Document passage:
Online Learning and Solving Infinite Games with an ERM Oracle

• URL: http://arxiv.org/abs/2307.01689v2
• Date: Mon, 10 Jul 2023 11:16:54 GMT
• Title: Online Learning and Solving Infinite Games with an ERM Oracle
• Authors: Angelos Assos, Idan Attias, Yuval Dagan, Constantinos Daskalakis, Maxwell Fishelson
• Abstract summary: We propose an algorithm for online binary classification setting that relies solely on ERM oracle calls. We show that it has finite regret in the realizable setting and sublinearly growing regret in the agnostic setting. Our algorithms apply to both binary-valued and real-valued games and can be viewed as providing justification for the wide use of double oracle and multiple oracle algorithms in the practice of solving large games.

Dataset rows:
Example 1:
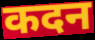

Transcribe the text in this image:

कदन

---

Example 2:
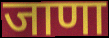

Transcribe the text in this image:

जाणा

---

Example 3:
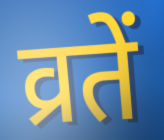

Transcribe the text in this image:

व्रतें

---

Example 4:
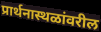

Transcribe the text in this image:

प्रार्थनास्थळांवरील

* * *

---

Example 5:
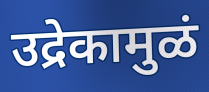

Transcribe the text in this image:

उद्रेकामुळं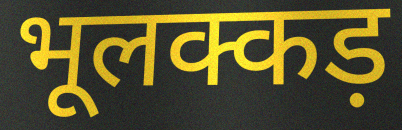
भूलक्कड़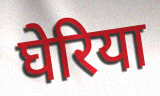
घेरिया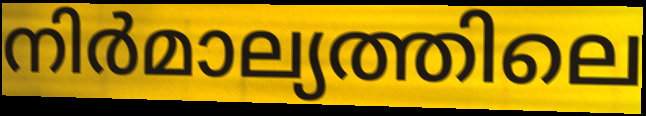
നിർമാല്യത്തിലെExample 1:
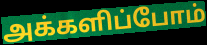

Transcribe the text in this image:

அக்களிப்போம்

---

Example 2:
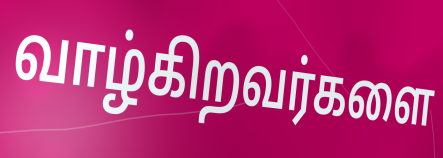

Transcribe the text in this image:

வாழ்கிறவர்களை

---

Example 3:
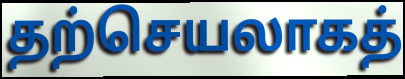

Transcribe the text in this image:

* * *

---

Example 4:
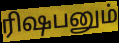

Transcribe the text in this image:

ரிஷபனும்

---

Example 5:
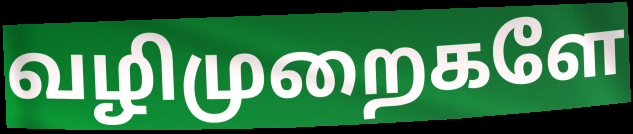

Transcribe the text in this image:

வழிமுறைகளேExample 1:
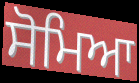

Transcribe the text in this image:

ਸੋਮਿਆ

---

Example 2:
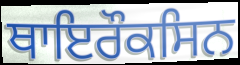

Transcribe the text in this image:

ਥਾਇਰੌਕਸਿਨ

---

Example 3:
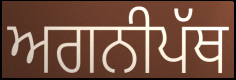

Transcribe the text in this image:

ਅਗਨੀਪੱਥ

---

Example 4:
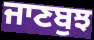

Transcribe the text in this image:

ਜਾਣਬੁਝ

List of tasks:
A - Please list every author named in the arXiv entry on online learning with an ERM oracle.
B - Write the next part of the arXiv entry on online learning with an ERM oracle, starting after its final sentence.
The rows have no role here.

Answers for this exercise:
A - Angelos Assos, Idan Attias, Yuval Dagan, Constantinos Daskalakis, Maxwell Fishelson

B -
• Score: 20.1330044382824
• License: http://arxiv.org/licenses/nonexclusive-distrib/1.0/
• Abstract: While ERM suffices to attain near-optimal generalization error in the stochastic learning setting, this is not known to be the case in the online learning setting, where algorithms for general concept classes rely on computationally inefficient oracles such as the Standard Optimal Algorithm (SOA). In this work, we propose an algorithm for online binary classification setting that relies solely on ERM oracle calls, and show that it has finite regret in the realizable setting and sublinearly growing regret in the agnostic setting. We bound the regret in terms of the Littlestone and threshold dimensions of the underlying concept class. We obtain similar results for nonparametric games, where the ERM oracle can be interpreted as a best response oracle, finding the best response of a player to a given history of play of the other players. In this setting, we provide learning algorithms that only rely on best response oracles and converge to approximate-minimax equilibria in two-player zero-sum games and approximate coarse correlated equilibria in multi-player general-sum games, as long as the game has a bounded fat-threshold dimension. Our algorithms apply to both binary-valued and real-valued games and can be viewed as providing justification for the wide use of double oracle and multiple oracle algorithms in the practice of solving large games.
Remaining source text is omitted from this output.